• [SUPPLIED PASSAGE]
18 months post-doctoral position
Numerical methods for massively parallel simulations applied to nanoparticle processing
Institut de Mécanique et d’Ingénierie de Bordeaux (I2M), team MFN
High performance computing, fluid mechanics, numerical methods
Stéphane Glockner, Antoine Lemoine
This post-doctoral position is part of the ANR project SUPERFON which aims to improve
the processing of FON (Fluorescent Organic Nanoparticules) in supercritical flows. These
nanoparticles are produced by the SAS (Supercritical AntiSolvent) process  in a reactor with
complex geometry. To understand the physics of the reactor, especially the inhomogeneities
of the species concentrations and the saturation of the reactor leading to the formation of
crystals, the process must be simulated over a long physical time (few minutes).
We study this problem with a numerical approach with our open-source computational code Notus
which is a multiphysic code, massively parallel and oriented to the
simulation of fluid mechanics.
With the numerical methods implemented in Notus, we can reach a simulated physical time of
about few seconds in a reasonable amount of CPU time . Furthermore, the flow is confined
in a complex geometry that must be reproduced numerically. To take the geometry into
account, the Immersed Boundary method have been improved and implemented into Notus .

• [DATA EXTRACT]
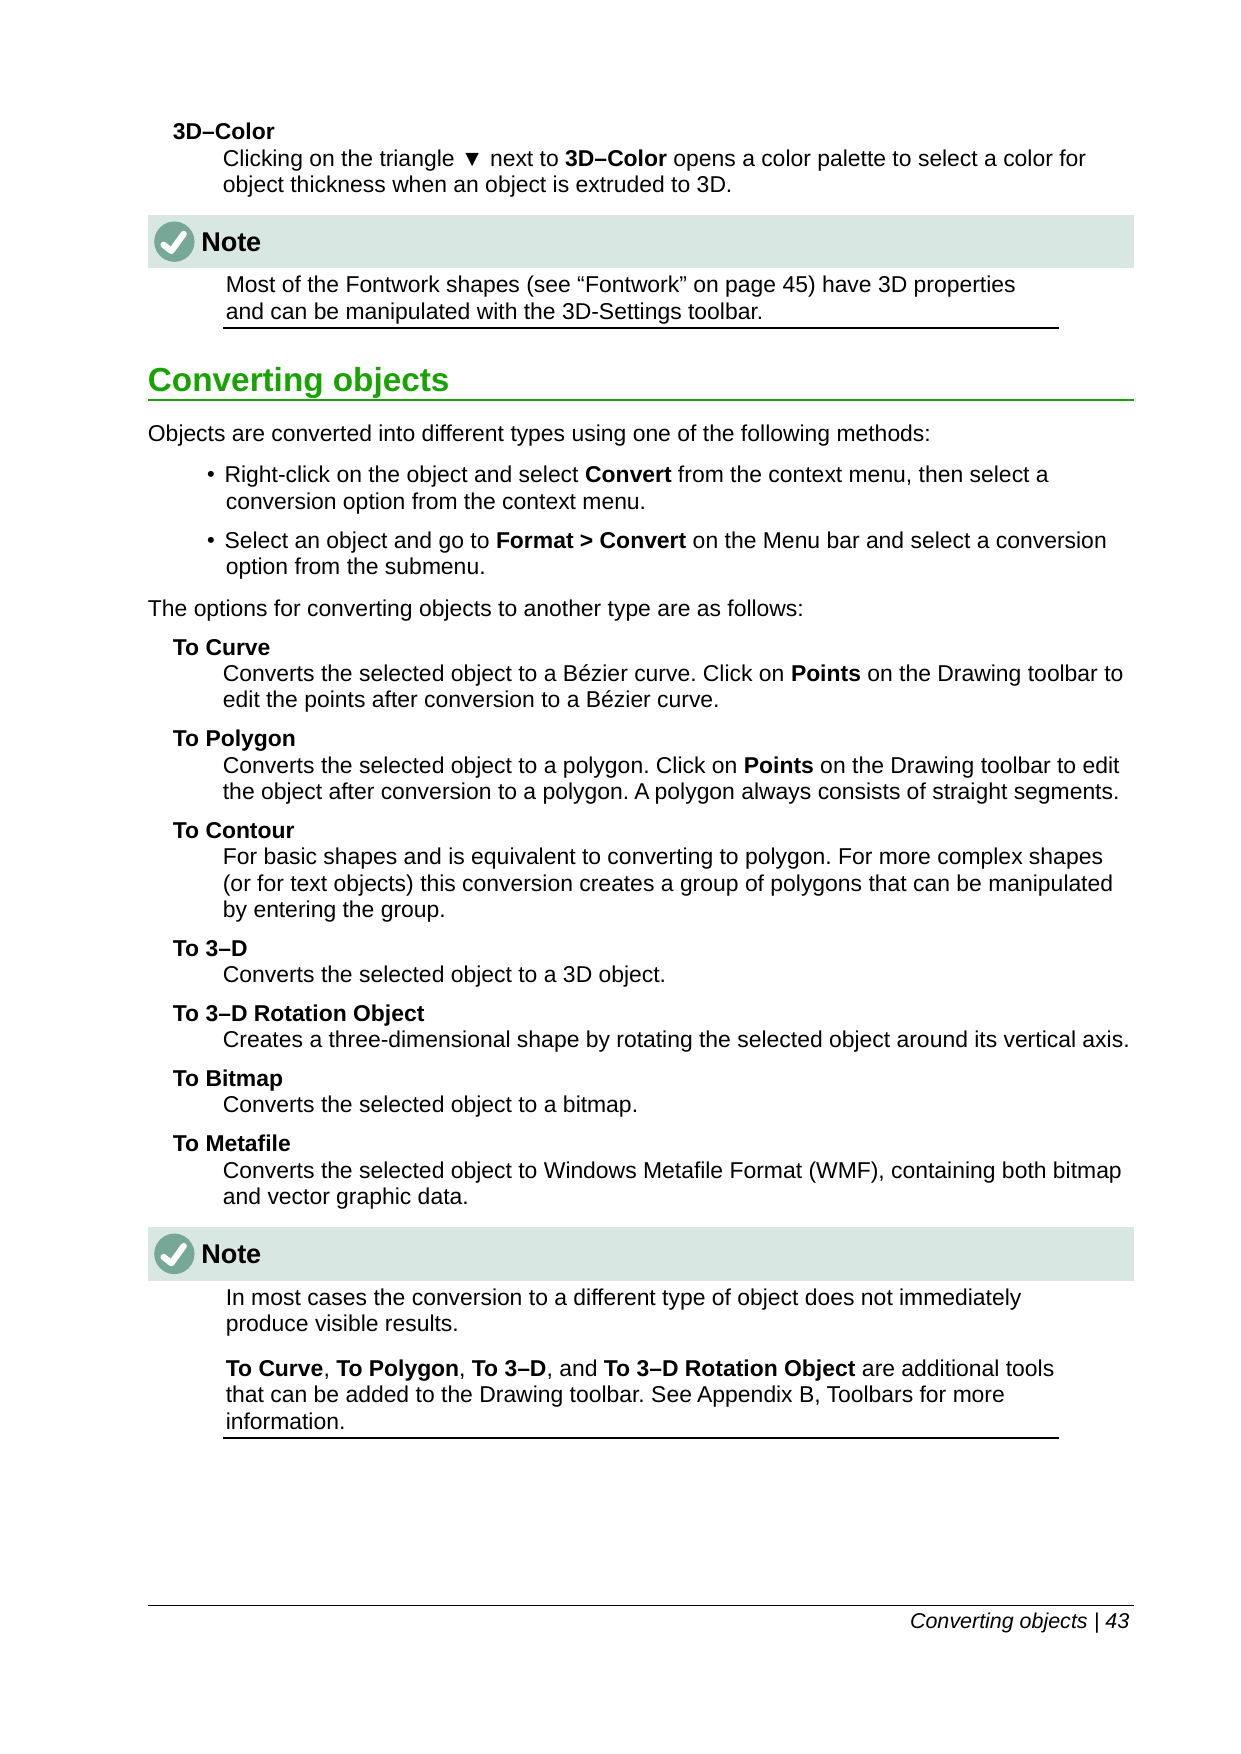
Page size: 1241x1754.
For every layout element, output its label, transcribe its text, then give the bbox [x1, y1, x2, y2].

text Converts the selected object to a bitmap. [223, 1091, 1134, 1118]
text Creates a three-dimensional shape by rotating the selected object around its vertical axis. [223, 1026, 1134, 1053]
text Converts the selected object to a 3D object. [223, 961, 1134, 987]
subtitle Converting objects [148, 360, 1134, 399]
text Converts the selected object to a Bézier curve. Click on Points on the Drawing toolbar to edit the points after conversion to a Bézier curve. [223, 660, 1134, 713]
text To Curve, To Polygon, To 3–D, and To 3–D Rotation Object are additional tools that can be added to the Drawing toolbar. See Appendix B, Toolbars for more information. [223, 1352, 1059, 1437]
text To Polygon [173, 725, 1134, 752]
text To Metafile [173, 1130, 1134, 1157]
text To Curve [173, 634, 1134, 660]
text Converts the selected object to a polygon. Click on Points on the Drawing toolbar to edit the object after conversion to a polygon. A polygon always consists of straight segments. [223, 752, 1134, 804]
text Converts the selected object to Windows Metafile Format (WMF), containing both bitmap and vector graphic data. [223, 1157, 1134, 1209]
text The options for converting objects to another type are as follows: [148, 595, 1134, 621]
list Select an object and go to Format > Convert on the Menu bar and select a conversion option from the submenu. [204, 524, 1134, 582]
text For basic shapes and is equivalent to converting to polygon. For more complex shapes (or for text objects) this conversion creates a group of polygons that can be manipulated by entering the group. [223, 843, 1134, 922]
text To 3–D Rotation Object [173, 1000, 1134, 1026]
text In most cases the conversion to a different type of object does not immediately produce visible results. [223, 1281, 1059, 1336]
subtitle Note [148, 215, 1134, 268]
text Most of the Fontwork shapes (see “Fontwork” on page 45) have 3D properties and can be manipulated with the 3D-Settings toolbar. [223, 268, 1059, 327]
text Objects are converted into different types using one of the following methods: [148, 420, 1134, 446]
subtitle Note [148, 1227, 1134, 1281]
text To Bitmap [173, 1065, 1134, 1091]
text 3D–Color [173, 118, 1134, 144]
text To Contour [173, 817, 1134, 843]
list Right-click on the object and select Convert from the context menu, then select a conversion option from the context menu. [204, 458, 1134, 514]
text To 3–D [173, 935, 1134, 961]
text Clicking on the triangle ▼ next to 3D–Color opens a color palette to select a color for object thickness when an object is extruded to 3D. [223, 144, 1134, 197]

--

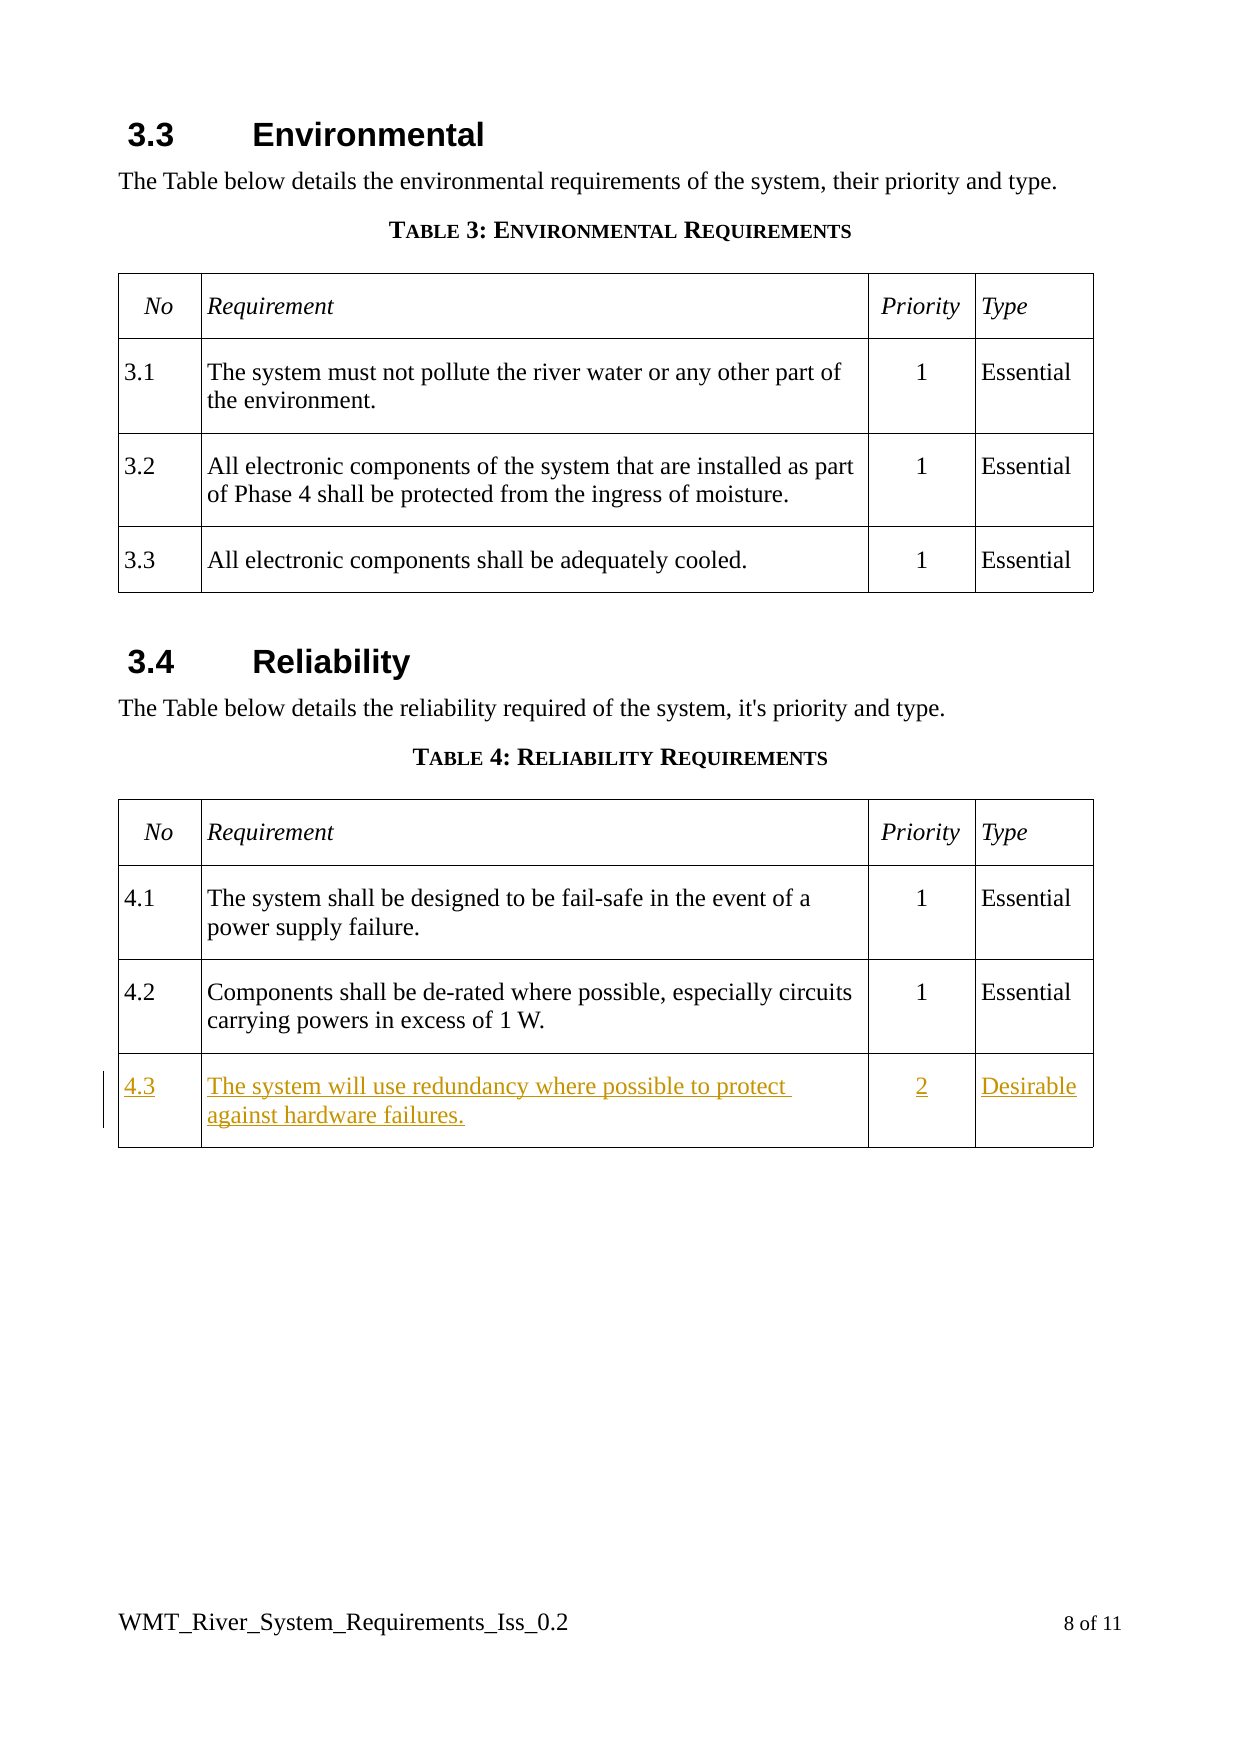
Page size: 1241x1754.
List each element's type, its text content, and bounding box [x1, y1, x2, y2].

...

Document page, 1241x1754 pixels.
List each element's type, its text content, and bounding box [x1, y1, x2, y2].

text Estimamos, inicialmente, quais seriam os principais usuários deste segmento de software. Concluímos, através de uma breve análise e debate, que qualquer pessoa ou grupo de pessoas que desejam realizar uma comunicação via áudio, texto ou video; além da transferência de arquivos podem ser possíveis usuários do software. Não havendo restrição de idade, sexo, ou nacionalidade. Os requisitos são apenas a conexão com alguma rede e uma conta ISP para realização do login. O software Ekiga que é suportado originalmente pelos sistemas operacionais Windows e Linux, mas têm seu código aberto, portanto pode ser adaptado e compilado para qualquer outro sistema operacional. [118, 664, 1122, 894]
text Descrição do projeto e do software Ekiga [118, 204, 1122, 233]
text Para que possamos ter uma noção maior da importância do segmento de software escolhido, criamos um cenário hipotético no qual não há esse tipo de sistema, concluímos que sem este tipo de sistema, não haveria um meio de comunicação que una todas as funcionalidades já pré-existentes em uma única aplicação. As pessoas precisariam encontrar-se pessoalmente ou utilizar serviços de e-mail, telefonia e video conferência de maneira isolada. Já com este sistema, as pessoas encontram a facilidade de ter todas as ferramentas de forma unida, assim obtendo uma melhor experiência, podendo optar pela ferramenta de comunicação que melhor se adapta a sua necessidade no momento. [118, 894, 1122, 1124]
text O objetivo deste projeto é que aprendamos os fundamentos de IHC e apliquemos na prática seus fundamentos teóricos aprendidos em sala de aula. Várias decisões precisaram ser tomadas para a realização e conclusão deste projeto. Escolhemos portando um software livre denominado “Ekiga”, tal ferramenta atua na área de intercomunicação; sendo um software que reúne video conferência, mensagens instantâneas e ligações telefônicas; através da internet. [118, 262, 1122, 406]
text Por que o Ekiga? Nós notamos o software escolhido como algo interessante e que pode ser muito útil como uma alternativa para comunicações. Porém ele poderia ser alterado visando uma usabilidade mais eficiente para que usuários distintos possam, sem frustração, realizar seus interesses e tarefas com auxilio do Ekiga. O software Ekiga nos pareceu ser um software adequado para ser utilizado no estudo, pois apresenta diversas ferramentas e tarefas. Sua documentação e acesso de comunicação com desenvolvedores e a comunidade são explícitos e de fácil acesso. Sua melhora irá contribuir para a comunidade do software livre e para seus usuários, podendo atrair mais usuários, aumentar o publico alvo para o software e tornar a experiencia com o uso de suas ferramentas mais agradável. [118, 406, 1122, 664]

• [PROBLEMS]
[1] In the postdoc posting on nanoparticle simulation, translate this sentence into Spanish: "Furthermore, the flow is confined in a complex geometry that must be reproduced numerically."
[2] Continue the postdoc posting on nanoparticle simulation, picking up right after its last sentence about the Immersed Boundary method in Notus.

• [EXPECTED RESPONSES]
[1] Además, el flujo está confinado en una geometría compleja que debe reproducirse numéricamente.

[2]
With these improvements, the boundary conditions can be represented with a second order of
convergence while the discretization stencil remains small.
This post-doctoral position aims to revisit the physical models and the numerical methods to
drastically shorten the computation time. Many leads have been identified: incompressible or
weakly compressible formulation, partial or total explicitation of the equations, choice of the
numerical schemes for transport, choice of the linear solvers, etc. The performance of these
leads will be evaluated on a base of selected problems.
Since the performances of the numerical methods are also related to their implementation,
a study must be performed on the hybrid parallelization of these methods (with MPI and
OpenMPI) and on some optimizations leading to the vectorization and a better management of
the processor cache.
The candidate must have a solid formation in applied mathematics and good knowledge in
fluid mechanics. In particular, the candidate must know some numerical methods to solve the
Navier-Stokes equations. He/she must master a modern version of the Fortran programming
language and have a very good experience in parallel computing (OpenMPI and OpenMP).
This post-doctoral position will start in January 2018 for 18 months. It will take place in the
MFN (Numerical Fluid Mechanics) team that belongs to the TREFLE department of the I2M
laboratory. The net salary will be 2087 € per month.
Applicants should send their CV, a recommendation letter and a copy of their PhD reviewer
report by e-mail to the contacts in the header of this document.
 C. Neurohr, A. Erriguible, S. Laugier, and P. Subra-Paternault. Challenge of the supercritical
antisolvent technique SAS to prepare cocrystal-pure powders of naproxen-nicotinamide.
Chemical Engineering Journal, 303:238–251, 2016.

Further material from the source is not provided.